In these five states, Trustmark has raised rates by 13 percent.  For small businesses in Alabama and Arizona, when combined with other rate hikes made over the last 12 months, rates have increased by 27.2 percent and 18.1 percent, respectively.  These increases were reviewed by independent experts to determine whether they are reasonable.  In this case, HHS determined that the rate increases were unreasonable because the insurer would be spending a low percent of premium dollars on actual medical care and quality improvements, and because the justifications were based on unreasonable assumptions.

In addition to the review of rate increases, many states have the authority to reject unreasonable premium increases.  Since the passage of the health care reform law, the number of states with this authority increased from 30 to 37, with several states extending existing “prior authority” to new markets.
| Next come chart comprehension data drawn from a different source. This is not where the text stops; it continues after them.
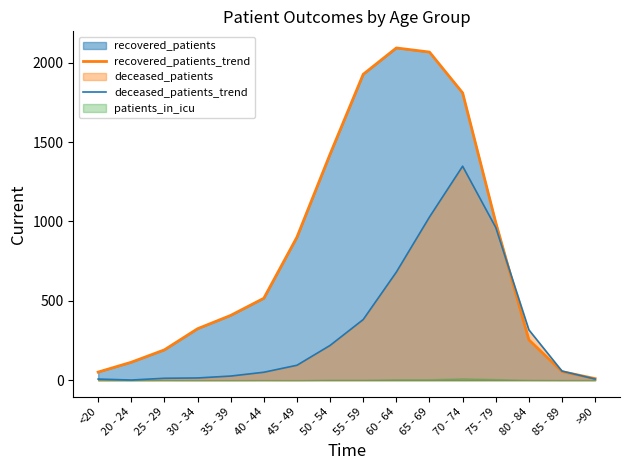

What is the difference between the maximum and second lowest values in the recovered_patients_trend series?

2042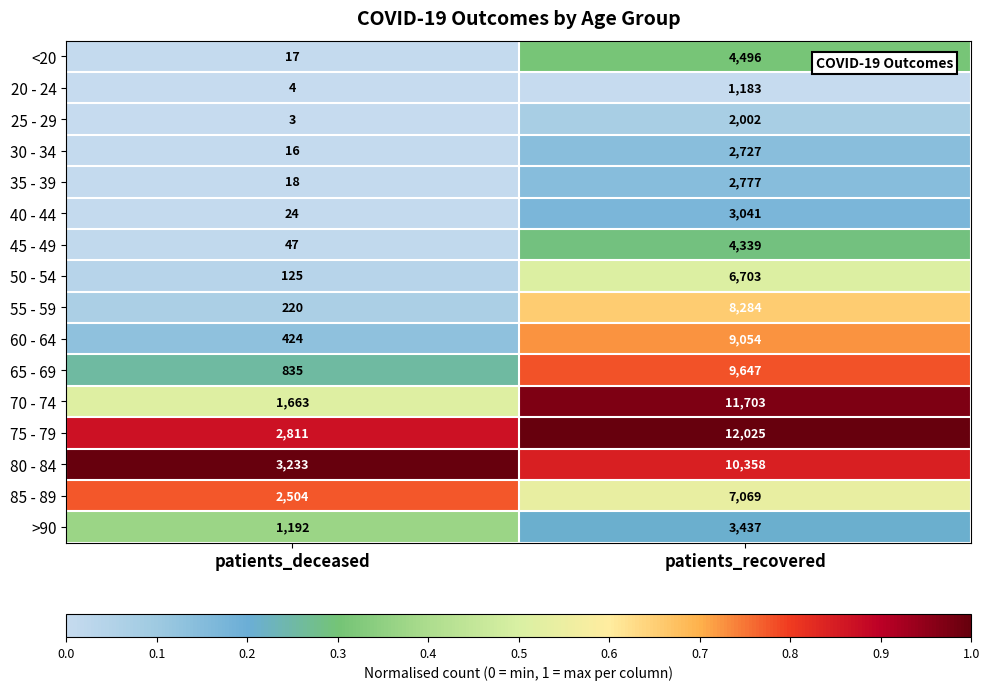

What is the total value across all series at patients_recovered?

98845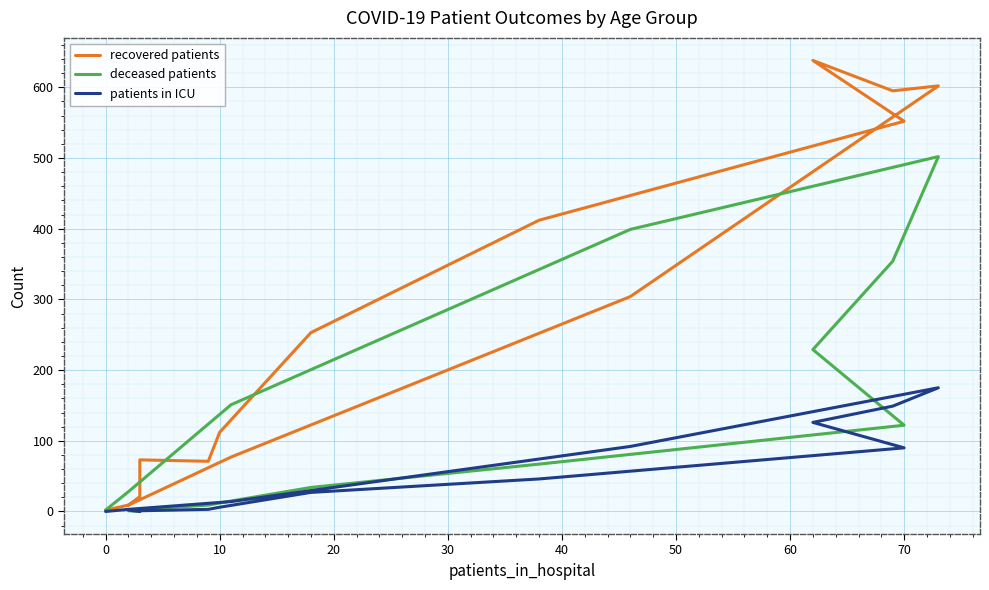

What is the value of the deceased patients point at the 1st from the left?

1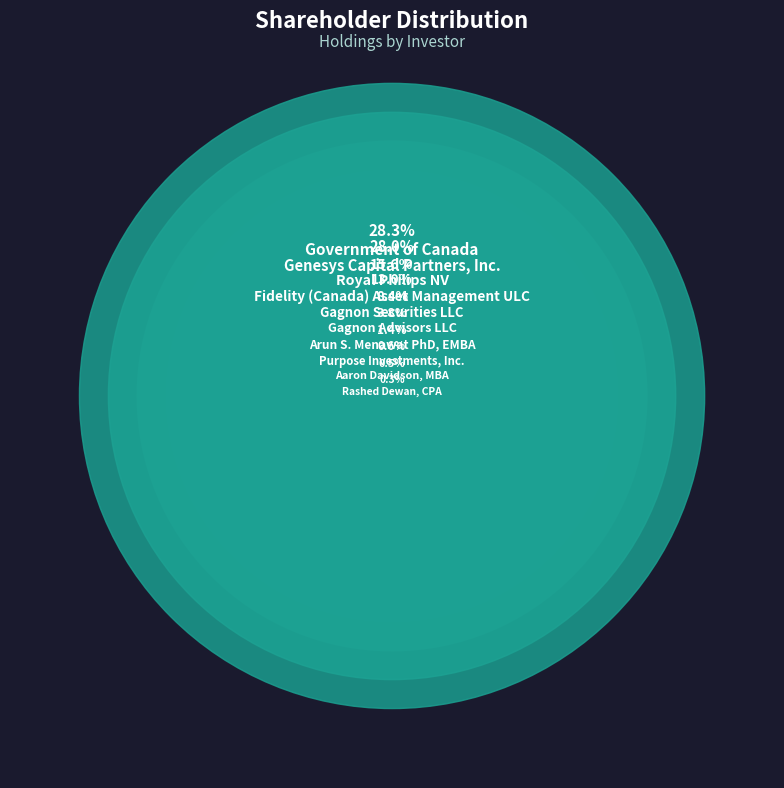

Rank the categories by value from lowest to highest.

Rashed Dewan, CPA, Aaron Davidson, MBA, Purpose Investments, Inc., Arun S. Menawat PhD, EMBA, Gagnon Advisors LLC, Gagnon Securities LLC, Fidelity (Canada) Asset Management ULC, Royal Philips NV, Genesys Capital Partners, Inc., Government of Canada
Examples of how states have used this authority include:

  • In New Mexico, the state insurance division denied a request from Presbyterian Healthcare for a 9.7 percent rate hike, lowering it to 4.7 percent;
  • In Connecticut, the state stopped Anthem Blue Cross Blue Shield, the state’s largest insurer, from hiking rates by a proposed 12.9 percent, instead limiting it to a 3.9 percent increase;
  • In Oregon, the state denied a proposed 22.1 percent rate hike by Regence, limiting it to 12.8 percent.
  • In New York, the state denied rate increases from Emblem, Oxford, and Aetna that averaged 12.7 percent, instead holding them to an 8.2 percent increase.
  • In Rhode Island, the state denied rate hikes from United Healthcare of New England ranging from 18 to 20.1 percent, instead seeing them cut to 9.6 to 10.6 percent.
  • In Pennsylvania, the state held Highmark to rate hikes ranging from 4.9 to 8.3 percent, down from 9.9 percent.

Today’s announcement comes the same week that a report showed that health care spending has grown at remarkably low rates.  According to an analysis done each year by the Centers for Medicare & Medicaid Services, U.S. health care spending experienced historically low rates of growth in 2009 and 2010.  A recent study released by Mercer Consulting also showed a slow-down in the average employee health benefit cost to businesses.

The Affordable Care Act includes several policies, including rate review, to continue this slow growth.  By fighting fraud, better coordinating care, preventing disease and illness before they happen and creating a new state-based insurance marketplace, it helps keep health care cost growth low.